I have the Protestant Reformation on the brain--yes, that Reformation centuries ago that started with Martin Luther nailing his theses on the Wittenberg door in 1517. I'm a Lutheran, after all, and Reformation Sunday is this Sunday. But this year, I'm thinking about the Reformation and how it was made possible with the help of technology. It's a fact that's often overlooked.
Maybe I'm thinking about that because I've been thinking so much about technology in the past few weeks, indeed years. I wrote an e-mail to a librarian friend of mine who is the online librarian for what used to be our local community college before it expanded. An online librarian! That's a job that didn't exist 20 years ago.
I signed off by writing "See you in cyberspace!" And then I wondered if anyone uses the term "cyberspace" anymore. As a sci-fi geek-lite kind of gal, in a long ago incarnation, I was often one of few people who understood that term, who could even begin to comprehend the ways that an Internet might change our lives.
Back then, I didn't think that whole industries would be wiped out. With the optimism of the young, I assumed we'd just add new elements to our societies. We'd work more efficiently, to be sure, but we'd work. We wouldn't be giving over jobs to robots or lesser forms of mechanization.
You'd think an apocalypse gal like me might have considered these things.
I've been talking about online education with a variety of people. Yesterday, when I described an online class to my friend who's not in education, but who is a bit of a computer geek himself, he said, with quite a lot of disbelief, "You mean, it's like a giant chatroom?"
I could hear him wanting to say, "That's so 1990's." He'd be right. I imagine that within 10 years, we'll be amazed at what is possible.
Or maybe we'll keep using old technology. There's something to be said for maximizing old technology, which is familiar to more people. I thought of this element all day yesterday, after hearing this NPR Marketplace interview with LeVar Burton. He talked about his show Reading Rainbow and using an old technology, television, to fortify an even older technology, books.
That brings me back to the Reformation. Very few people understand how the invention of the printing press made the Protestant Reformation possible. We have this vision of Martin Luther nailing a handmade document to the Wittenberg door. We don't think of the mighty Reformation as being powered by the lowly pamphlet. But it's a legitimate interpretation.
The printing press is the main reason why the Catholic church couldn't contain Luther's dangerous ideas (a great book, by the way: Alister McGrath's Christianity's Dangerous Idea). Those darned pamphlets just kept popping up everywhere. In a way, Luther was an early incarnation of a blogger: someone who knows how to use technology to get his ideas more widely distributed.
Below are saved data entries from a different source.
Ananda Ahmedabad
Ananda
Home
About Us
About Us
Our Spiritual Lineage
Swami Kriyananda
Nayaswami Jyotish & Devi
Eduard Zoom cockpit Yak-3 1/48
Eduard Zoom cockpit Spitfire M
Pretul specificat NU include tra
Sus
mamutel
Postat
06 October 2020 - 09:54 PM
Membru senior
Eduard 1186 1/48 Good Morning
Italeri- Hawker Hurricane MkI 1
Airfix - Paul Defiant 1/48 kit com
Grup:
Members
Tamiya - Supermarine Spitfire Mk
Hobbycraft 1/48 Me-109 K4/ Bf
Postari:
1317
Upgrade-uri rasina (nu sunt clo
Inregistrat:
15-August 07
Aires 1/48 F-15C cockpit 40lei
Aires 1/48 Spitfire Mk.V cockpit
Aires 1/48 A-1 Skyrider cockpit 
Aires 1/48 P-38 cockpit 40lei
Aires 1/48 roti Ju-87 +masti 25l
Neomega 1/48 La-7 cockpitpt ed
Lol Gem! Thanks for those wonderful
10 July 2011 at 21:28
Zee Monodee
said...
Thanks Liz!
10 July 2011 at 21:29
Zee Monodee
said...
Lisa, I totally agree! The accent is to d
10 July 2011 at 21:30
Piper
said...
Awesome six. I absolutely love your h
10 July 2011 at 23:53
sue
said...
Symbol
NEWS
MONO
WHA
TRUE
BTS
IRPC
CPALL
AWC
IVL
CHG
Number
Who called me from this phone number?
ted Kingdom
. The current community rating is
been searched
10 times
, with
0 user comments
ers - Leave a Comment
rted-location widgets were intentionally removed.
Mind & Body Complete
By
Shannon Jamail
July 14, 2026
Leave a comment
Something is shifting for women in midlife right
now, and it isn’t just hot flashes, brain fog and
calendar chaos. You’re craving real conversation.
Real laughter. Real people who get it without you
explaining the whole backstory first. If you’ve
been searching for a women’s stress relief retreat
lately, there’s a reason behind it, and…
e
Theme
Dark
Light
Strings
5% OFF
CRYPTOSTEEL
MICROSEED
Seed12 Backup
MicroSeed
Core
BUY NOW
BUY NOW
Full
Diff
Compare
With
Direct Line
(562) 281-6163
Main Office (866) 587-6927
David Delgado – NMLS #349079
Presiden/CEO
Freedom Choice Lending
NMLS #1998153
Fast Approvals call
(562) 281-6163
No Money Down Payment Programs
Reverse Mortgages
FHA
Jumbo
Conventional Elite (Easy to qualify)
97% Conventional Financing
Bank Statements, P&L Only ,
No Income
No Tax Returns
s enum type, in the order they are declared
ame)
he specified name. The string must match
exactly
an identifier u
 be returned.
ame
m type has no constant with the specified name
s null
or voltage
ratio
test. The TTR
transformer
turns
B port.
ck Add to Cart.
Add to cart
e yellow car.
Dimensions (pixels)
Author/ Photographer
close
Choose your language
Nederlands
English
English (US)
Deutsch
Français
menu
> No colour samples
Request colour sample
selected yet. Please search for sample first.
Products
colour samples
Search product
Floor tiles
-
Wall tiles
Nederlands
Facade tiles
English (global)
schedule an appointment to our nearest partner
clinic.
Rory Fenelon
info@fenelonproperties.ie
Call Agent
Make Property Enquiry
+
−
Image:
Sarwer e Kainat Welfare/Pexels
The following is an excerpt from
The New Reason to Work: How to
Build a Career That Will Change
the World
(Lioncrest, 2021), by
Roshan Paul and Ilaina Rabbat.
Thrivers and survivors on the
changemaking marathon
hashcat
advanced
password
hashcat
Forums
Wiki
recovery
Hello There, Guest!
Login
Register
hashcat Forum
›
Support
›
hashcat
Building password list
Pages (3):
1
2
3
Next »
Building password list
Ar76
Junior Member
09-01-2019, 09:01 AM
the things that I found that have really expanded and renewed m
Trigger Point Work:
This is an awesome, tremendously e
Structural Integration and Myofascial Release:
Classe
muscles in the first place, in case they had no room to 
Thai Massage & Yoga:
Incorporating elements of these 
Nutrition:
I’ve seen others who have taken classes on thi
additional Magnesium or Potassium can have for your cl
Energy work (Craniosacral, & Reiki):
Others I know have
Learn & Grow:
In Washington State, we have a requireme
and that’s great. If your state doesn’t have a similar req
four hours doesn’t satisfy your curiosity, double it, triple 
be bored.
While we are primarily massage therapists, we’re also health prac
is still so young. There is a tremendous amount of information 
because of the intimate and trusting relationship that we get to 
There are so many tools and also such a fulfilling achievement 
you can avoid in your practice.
If he had stopped there, the world might not have been transformed so completely. But then Luther translated the Bible into German, which meant more people could read and interpret for themselves. And then more people wanted to learn to read, so that they could read the Bible. Those events have a direct link to the world we know today.
We see the same kinds of things happening today. Cheaper technology means that more people can learn, not just in our country, but across the world. And I predict that those of us who once had first world power will not recognize the world that's coming at us.
Yes, in my metaphor, I'm the Catholic priest, much as I'd like to be the upstart Martin Luther. I'm the one who's seeing the old world sliding right out from under me.
To paraphrase T. S. Eliot's Prufrock, "I am no early adapter, nor was meant to be."
It's 1517 all over again. That idea both excites me and terrifies me. The Protestant Reformation did not spark a time of peace and prosperity, after all. Massive numbers of people died in the following centuries as people fought about these ideas.
We may not unleash literal war, although I don't discount that possibility. Perhaps we will look back and say, "Ah, 2013, when we thought the decimation of the middle class was the worst we had to face."
We have unleashed all sorts of forces that we can no longer control. And indeed, maybe the idea that we were in control was a massive illusion.
Still, I feel hopeful. For all the negative developments, I'd still rather live in a post-Reformation world than the world that gave birth to Martin Luther. I'd still rather live in a world of technological possibilities than one where the computers were massive and expensive and only available to the very few.